## Work to complete
When you print the records below, keep every word exact and leave out the images.

[Stored items]
:::::
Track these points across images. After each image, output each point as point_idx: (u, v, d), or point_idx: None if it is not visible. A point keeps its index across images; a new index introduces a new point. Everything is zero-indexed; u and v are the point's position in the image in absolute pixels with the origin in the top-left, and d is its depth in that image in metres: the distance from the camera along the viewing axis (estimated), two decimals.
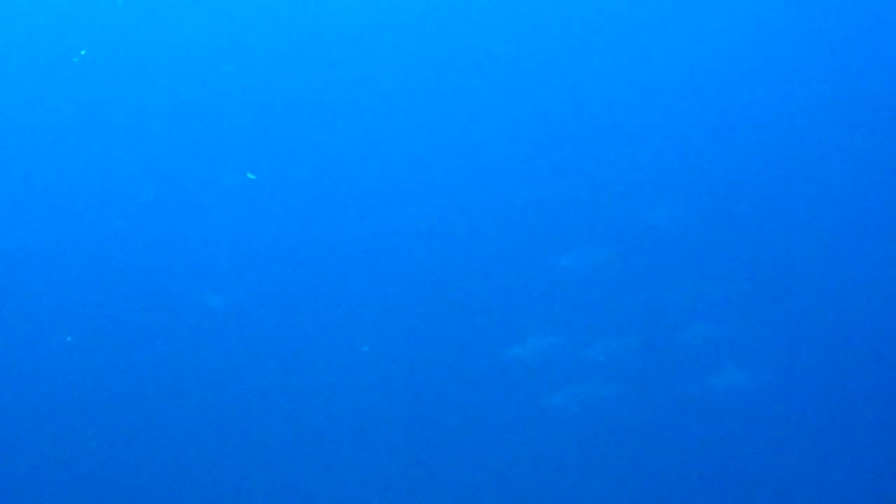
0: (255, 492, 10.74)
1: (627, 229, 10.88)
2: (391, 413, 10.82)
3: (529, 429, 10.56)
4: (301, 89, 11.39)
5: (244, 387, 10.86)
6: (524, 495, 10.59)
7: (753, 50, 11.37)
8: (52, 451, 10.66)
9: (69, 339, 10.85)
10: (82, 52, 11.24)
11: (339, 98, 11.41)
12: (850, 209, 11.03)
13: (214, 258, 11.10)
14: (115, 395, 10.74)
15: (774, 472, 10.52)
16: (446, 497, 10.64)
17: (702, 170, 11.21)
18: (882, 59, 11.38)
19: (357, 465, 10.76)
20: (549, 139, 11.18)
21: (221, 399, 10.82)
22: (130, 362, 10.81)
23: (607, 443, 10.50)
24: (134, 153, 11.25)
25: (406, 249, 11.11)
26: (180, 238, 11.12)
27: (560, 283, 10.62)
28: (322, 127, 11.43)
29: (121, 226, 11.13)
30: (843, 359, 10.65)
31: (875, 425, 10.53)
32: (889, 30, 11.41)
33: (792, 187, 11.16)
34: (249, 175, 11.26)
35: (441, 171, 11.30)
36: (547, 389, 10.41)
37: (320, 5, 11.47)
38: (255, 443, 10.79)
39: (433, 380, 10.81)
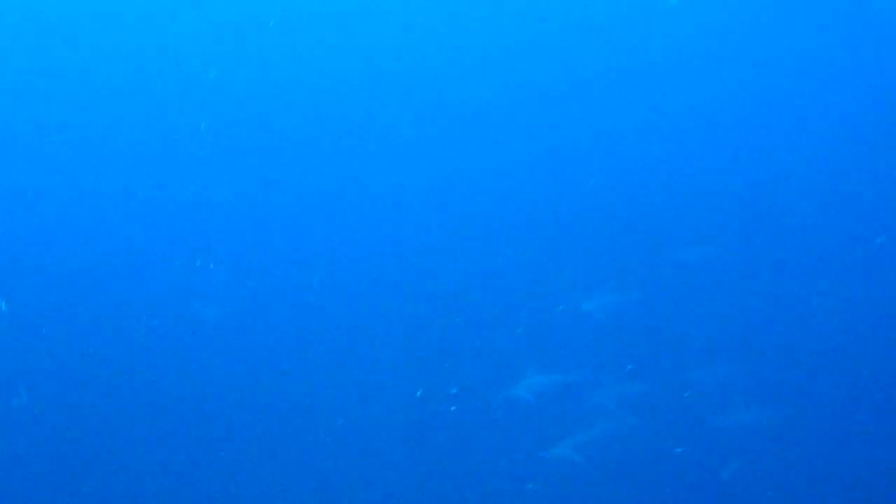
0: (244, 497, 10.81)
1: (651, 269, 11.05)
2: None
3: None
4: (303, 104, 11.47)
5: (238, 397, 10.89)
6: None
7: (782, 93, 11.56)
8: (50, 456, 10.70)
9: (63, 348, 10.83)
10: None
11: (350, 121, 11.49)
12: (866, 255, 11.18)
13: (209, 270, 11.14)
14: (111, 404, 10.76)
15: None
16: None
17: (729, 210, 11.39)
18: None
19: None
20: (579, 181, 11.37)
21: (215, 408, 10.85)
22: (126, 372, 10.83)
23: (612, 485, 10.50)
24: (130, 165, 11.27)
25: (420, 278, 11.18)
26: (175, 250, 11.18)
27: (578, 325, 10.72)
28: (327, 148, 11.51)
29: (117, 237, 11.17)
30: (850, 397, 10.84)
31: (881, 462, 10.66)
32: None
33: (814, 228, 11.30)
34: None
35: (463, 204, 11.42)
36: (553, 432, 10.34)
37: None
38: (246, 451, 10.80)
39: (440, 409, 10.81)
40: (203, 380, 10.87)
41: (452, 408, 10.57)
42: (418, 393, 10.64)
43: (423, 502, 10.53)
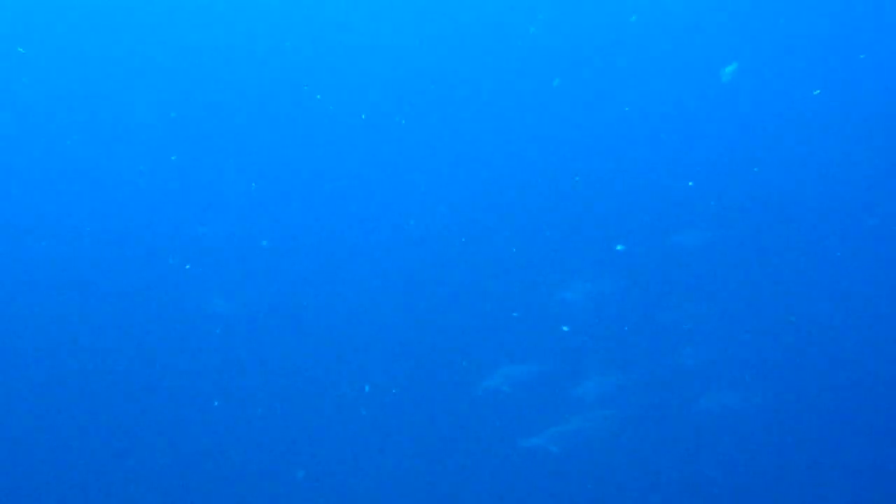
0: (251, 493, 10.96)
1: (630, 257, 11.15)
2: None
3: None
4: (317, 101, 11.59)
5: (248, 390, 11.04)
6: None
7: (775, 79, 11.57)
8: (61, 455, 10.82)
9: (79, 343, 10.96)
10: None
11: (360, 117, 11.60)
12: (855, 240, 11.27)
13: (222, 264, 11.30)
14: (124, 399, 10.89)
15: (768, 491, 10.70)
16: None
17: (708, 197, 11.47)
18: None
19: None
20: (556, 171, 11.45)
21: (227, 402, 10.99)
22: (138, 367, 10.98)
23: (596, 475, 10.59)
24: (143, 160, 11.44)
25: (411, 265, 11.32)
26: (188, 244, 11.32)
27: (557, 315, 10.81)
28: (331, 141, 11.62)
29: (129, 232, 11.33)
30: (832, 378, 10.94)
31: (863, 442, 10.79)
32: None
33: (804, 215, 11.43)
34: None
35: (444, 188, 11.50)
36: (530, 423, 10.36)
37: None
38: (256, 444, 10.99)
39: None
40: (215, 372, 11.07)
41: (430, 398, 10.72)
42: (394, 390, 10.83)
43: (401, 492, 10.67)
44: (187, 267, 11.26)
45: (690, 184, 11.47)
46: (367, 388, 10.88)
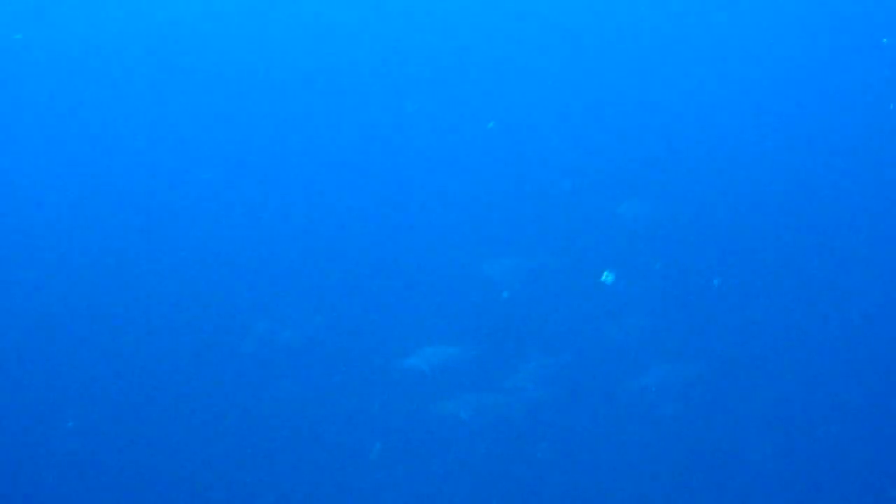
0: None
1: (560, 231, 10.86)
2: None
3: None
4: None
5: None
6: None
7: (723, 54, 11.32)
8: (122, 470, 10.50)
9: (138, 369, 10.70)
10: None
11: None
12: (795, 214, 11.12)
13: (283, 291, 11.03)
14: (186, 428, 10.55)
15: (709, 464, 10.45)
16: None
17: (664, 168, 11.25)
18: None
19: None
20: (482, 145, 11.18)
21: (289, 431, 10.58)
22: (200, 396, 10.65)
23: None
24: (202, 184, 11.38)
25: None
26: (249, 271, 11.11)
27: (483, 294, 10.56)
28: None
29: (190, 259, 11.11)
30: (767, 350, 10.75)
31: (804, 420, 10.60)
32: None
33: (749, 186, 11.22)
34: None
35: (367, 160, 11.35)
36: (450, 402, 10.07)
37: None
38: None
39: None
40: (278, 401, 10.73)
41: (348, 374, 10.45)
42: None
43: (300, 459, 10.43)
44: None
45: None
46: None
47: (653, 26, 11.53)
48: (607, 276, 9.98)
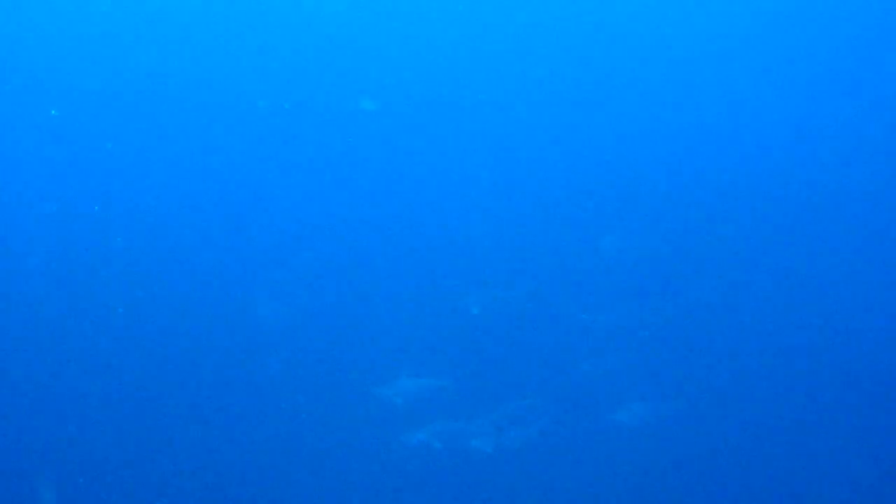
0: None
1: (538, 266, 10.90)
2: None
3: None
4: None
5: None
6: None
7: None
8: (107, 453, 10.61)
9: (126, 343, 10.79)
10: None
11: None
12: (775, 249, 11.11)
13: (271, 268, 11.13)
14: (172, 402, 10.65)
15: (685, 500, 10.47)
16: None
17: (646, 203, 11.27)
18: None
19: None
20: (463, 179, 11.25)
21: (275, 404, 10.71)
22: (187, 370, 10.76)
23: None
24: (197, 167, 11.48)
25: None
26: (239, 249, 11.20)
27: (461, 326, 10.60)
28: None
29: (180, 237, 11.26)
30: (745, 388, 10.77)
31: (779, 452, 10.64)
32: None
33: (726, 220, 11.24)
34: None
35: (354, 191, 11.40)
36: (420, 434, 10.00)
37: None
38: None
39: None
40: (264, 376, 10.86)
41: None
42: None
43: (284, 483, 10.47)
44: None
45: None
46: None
:::::
## Answer space
Track these points across images. After each image, output each point as point_idx: (u, v, d), or point_idx: None if it is not visible. A point keeps its index across images; a new index introduces a new point. Everything is zero-indexed; u and v are the point's position in the image in absolute pixels with the origin in the top-left, and d is its depth in that image in metres: the distance from the camera along the viewing axis (estimated), two decimals.
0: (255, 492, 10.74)
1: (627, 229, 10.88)
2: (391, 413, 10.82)
3: (529, 429, 10.56)
4: (301, 89, 11.39)
5: (244, 387, 10.86)
6: (524, 495, 10.59)
7: (753, 50, 11.37)
8: (52, 451, 10.66)
9: (69, 339, 10.85)
10: (82, 52, 11.24)
11: (339, 98, 11.41)
12: (850, 209, 11.03)
13: (214, 258, 11.10)
14: (115, 395, 10.74)
15: (774, 472, 10.52)
16: (446, 497, 10.64)
17: (702, 170, 11.21)
18: (882, 59, 11.38)
19: (357, 465, 10.76)
20: (549, 139, 11.18)
21: (221, 399, 10.82)
22: (130, 362, 10.81)
23: (607, 443, 10.50)
24: (134, 153, 11.25)
25: (406, 249, 11.11)
26: (180, 238, 11.12)
27: (560, 283, 10.62)
28: (322, 127, 11.43)
29: (121, 226, 11.13)
30: (843, 359, 10.65)
31: (875, 425, 10.53)
32: (889, 30, 11.41)
33: (792, 187, 11.16)
34: (249, 175, 11.26)
35: (441, 171, 11.30)
36: (547, 389, 10.41)
37: (320, 5, 11.47)
38: (255, 443, 10.79)
39: (433, 380, 10.81)
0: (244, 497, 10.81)
1: (651, 269, 11.05)
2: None
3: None
4: (303, 104, 11.47)
5: (238, 397, 10.89)
6: None
7: (782, 93, 11.56)
8: (50, 456, 10.70)
9: (63, 348, 10.83)
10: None
11: (350, 121, 11.49)
12: (866, 255, 11.18)
13: (209, 270, 11.14)
14: (111, 404, 10.76)
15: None
16: None
17: (729, 210, 11.39)
18: None
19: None
20: (579, 181, 11.37)
21: (215, 408, 10.85)
22: (126, 372, 10.83)
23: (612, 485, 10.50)
24: (130, 165, 11.27)
25: (420, 278, 11.18)
26: (175, 250, 11.18)
27: (578, 325, 10.72)
28: (327, 148, 11.51)
29: (117, 237, 11.17)
30: (850, 397, 10.84)
31: (881, 462, 10.66)
32: None
33: (814, 228, 11.30)
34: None
35: (463, 204, 11.42)
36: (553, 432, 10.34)
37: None
38: (246, 451, 10.80)
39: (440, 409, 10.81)
40: (203, 380, 10.87)
41: (452, 408, 10.57)
42: (418, 393, 10.64)
43: (423, 502, 10.53)
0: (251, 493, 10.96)
1: (630, 257, 11.15)
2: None
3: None
4: (317, 101, 11.59)
5: (248, 390, 11.04)
6: None
7: (775, 79, 11.57)
8: (61, 455, 10.82)
9: (79, 343, 10.96)
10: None
11: (360, 117, 11.60)
12: (855, 240, 11.27)
13: (222, 264, 11.30)
14: (124, 399, 10.89)
15: (768, 491, 10.70)
16: None
17: (708, 197, 11.47)
18: None
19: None
20: (556, 171, 11.45)
21: (227, 402, 10.99)
22: (138, 367, 10.98)
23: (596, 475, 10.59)
24: (143, 160, 11.44)
25: (411, 265, 11.32)
26: (188, 244, 11.32)
27: (557, 315, 10.81)
28: (331, 141, 11.62)
29: (129, 232, 11.33)
30: (832, 378, 10.94)
31: (863, 442, 10.79)
32: None
33: (804, 215, 11.43)
34: None
35: (444, 188, 11.50)
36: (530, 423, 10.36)
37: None
38: (256, 444, 10.99)
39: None
40: (215, 372, 11.07)
41: (430, 398, 10.72)
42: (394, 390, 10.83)
43: (401, 492, 10.67)
44: (187, 267, 11.26)
45: (690, 184, 11.47)
46: (367, 388, 10.88)
0: None
1: (560, 231, 10.86)
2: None
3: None
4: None
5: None
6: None
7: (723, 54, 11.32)
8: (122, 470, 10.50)
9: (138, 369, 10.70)
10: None
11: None
12: (795, 214, 11.12)
13: (283, 291, 11.03)
14: (186, 428, 10.55)
15: (709, 464, 10.45)
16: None
17: (664, 168, 11.25)
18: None
19: None
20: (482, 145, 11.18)
21: (289, 431, 10.58)
22: (200, 396, 10.65)
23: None
24: (202, 184, 11.38)
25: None
26: (249, 271, 11.11)
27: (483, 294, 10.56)
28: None
29: (190, 259, 11.11)
30: (767, 350, 10.75)
31: (804, 420, 10.60)
32: None
33: (749, 186, 11.22)
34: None
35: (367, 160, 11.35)
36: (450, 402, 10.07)
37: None
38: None
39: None
40: (278, 401, 10.73)
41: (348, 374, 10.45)
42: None
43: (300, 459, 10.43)
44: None
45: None
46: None
47: (653, 26, 11.53)
48: (607, 276, 9.98)
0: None
1: (538, 266, 10.90)
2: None
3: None
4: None
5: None
6: None
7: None
8: (107, 453, 10.61)
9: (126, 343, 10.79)
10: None
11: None
12: (775, 249, 11.11)
13: (271, 268, 11.13)
14: (172, 402, 10.65)
15: (685, 500, 10.47)
16: None
17: (646, 203, 11.27)
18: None
19: None
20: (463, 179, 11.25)
21: (275, 404, 10.71)
22: (187, 370, 10.76)
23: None
24: (197, 167, 11.48)
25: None
26: (239, 249, 11.20)
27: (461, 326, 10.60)
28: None
29: (180, 237, 11.26)
30: (745, 388, 10.77)
31: (779, 452, 10.64)
32: None
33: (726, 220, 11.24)
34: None
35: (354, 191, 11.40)
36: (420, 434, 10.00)
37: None
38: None
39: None
40: (264, 376, 10.86)
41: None
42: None
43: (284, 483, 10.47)
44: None
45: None
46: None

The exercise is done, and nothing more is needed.